The table is a cold slab. I take my mind back
To details. Tuberose is a perennial in this climate
And will take a year. The roots are rhizomes.
I wonder: Can the bay overwinter?
Where will I get the seeds for the black poppies?
You would know, you would know. I dream myself away
To the place where I touch the boneflower
Blooming flesh-pale against the darkness,
In a few hours, coming. This could be
The only night garden we will know.
Only as big as this bed, in this room,
On the night ahead of us. This must be enough.

3 comments:

mark said...

Hmmm. Are these the thoughts of a particularly ravishing corpse?

Slothrop said...

I keep thinking about this 1 - seems a little more haunting every time I reread it. Beyond the lush imagery & tension btw the organic & metallic there's real fear. I've never been inside an MRI but I imagine its atmosphere & demand of total stillness would drive the mind in these directions. I identify very strongly w/ all of this.

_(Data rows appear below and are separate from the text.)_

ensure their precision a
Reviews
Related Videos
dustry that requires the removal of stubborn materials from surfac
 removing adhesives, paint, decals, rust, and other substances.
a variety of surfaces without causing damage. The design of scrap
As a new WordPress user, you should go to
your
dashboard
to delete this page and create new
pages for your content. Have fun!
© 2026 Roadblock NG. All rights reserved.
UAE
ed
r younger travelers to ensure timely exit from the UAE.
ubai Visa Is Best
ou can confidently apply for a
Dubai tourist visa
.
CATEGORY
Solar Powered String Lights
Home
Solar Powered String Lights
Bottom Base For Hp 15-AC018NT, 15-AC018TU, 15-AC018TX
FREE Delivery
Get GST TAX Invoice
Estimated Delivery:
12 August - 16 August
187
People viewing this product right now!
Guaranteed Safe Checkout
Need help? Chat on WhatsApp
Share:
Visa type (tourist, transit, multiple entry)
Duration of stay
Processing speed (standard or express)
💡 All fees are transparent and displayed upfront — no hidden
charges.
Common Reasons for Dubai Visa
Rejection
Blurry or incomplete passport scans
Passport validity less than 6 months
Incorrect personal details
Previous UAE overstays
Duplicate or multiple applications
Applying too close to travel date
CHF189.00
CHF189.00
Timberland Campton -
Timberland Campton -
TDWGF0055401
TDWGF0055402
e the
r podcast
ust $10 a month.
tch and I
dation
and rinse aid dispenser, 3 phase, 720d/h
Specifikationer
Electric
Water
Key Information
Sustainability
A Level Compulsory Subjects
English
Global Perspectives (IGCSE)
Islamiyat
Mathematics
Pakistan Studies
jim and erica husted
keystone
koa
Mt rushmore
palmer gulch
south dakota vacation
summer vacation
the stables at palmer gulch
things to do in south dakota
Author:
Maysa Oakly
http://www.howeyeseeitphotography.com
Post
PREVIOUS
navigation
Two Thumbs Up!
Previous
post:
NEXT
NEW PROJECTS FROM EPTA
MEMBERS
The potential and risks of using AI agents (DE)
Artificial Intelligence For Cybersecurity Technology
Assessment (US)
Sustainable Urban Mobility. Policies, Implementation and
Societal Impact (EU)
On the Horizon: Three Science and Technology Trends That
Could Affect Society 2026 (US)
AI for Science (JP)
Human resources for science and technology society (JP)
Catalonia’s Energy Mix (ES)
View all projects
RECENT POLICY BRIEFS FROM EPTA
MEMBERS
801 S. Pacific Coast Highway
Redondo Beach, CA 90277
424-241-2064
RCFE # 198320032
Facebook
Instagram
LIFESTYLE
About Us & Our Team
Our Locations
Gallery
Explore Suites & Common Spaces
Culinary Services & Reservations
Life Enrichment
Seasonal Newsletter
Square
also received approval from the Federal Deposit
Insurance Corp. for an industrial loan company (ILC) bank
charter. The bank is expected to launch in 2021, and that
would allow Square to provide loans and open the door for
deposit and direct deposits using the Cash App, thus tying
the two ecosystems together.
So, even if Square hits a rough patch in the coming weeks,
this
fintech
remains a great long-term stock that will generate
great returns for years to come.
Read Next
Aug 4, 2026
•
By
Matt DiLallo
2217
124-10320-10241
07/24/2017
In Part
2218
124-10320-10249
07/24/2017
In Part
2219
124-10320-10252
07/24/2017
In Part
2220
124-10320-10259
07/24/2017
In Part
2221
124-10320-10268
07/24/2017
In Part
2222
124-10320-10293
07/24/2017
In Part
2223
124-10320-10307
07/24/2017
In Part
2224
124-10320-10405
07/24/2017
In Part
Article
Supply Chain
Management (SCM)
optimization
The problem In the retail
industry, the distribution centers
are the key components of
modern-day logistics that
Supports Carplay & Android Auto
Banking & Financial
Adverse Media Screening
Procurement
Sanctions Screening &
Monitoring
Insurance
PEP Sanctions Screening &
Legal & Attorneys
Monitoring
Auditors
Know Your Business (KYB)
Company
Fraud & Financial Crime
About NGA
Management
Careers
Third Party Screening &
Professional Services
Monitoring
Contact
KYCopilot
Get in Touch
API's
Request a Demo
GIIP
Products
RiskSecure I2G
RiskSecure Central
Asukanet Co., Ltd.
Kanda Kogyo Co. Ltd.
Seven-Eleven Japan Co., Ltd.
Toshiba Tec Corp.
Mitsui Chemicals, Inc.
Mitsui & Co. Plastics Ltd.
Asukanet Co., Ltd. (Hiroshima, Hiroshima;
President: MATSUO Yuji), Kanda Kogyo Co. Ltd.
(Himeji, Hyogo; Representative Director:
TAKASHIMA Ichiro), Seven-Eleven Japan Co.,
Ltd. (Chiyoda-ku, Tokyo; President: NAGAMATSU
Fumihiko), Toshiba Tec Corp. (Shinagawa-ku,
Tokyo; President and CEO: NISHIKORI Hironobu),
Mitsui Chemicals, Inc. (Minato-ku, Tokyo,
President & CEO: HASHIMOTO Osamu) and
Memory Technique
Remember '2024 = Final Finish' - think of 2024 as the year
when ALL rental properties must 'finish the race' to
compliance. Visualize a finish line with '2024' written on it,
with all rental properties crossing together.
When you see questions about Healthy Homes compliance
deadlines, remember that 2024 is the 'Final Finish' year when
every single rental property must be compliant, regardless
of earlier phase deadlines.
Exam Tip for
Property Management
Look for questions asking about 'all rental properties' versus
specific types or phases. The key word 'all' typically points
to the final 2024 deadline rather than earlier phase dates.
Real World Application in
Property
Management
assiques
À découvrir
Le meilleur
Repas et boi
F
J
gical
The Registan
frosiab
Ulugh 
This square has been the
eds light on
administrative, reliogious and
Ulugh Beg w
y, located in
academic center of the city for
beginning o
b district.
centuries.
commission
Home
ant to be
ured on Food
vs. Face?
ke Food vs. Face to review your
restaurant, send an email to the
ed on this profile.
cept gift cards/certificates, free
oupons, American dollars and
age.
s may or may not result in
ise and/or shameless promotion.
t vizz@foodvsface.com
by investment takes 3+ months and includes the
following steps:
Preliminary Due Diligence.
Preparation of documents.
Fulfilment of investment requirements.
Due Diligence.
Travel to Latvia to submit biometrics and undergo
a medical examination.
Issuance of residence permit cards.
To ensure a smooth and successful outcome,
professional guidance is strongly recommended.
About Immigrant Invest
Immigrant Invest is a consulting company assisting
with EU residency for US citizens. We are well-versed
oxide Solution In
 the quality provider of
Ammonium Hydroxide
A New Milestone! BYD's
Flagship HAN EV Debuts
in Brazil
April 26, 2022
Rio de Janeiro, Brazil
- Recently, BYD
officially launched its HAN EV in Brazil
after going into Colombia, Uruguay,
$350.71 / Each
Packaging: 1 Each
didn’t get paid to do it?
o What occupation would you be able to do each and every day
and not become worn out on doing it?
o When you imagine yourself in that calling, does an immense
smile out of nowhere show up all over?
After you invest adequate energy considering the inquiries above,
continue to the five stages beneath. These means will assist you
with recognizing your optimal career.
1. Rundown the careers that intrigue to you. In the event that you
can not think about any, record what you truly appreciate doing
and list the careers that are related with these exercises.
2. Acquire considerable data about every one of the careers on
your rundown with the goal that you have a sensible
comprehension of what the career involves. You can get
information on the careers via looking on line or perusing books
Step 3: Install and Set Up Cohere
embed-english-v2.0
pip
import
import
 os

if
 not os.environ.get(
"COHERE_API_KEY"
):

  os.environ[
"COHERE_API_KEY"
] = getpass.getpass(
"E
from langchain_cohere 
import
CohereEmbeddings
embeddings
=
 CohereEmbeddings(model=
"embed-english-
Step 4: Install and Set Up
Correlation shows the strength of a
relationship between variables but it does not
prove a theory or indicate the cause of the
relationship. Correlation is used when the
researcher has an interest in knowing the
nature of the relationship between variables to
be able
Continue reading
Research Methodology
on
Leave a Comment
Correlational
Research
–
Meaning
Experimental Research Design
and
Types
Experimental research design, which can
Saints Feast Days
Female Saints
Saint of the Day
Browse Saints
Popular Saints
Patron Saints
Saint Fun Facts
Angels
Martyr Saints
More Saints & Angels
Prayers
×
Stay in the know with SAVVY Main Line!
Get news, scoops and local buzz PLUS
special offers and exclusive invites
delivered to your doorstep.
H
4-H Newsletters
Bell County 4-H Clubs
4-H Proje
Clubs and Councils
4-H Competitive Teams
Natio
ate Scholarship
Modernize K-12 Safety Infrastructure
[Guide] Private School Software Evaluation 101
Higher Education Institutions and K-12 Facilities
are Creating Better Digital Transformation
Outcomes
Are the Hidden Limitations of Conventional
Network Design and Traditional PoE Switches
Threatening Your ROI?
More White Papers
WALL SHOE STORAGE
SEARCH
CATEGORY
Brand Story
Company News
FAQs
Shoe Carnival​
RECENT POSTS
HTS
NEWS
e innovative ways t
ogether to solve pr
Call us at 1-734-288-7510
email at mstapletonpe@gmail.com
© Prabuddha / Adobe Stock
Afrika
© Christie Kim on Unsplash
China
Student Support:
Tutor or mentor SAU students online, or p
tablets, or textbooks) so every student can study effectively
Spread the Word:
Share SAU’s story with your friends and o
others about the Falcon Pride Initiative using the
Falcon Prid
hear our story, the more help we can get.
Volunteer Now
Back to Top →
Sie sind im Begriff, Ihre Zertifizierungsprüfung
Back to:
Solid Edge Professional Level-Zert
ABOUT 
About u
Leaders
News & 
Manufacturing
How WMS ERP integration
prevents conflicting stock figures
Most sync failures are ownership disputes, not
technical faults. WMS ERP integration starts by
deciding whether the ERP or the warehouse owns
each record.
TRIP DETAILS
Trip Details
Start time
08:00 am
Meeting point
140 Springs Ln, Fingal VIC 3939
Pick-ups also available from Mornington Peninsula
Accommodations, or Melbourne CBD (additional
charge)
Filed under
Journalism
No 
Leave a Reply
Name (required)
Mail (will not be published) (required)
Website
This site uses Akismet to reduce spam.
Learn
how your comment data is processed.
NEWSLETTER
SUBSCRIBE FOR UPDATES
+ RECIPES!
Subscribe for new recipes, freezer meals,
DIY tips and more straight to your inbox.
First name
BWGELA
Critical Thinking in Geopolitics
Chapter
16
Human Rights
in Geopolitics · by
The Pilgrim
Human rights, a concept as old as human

I grew up surrounded by farms, spending my days exploring forests & mossy ravines, studying birds & insects & grubbing thru old abandoned barns. W/ puberty & its lust for renewal I craved purely artificial environments - steel, glass & the buzz of machinery. After so many years in the inner city, I now long for an almost transcendental bonding w/ the earth. Flesh to soil, bone to stem.

W/out going on for even longer, I understand the fear & disassociation here but also love the poem on other levels....

Sally Wilde said...

@mark: exquisite corpse. @slocum: god, i missed you, baby. ;) @anyone else: i've been way off base for writing lately, but it's been because of lots of pay work and also some really wonderful things happening, nothing bad, well there is pain and scariness involved but it's overall pretty fucking great.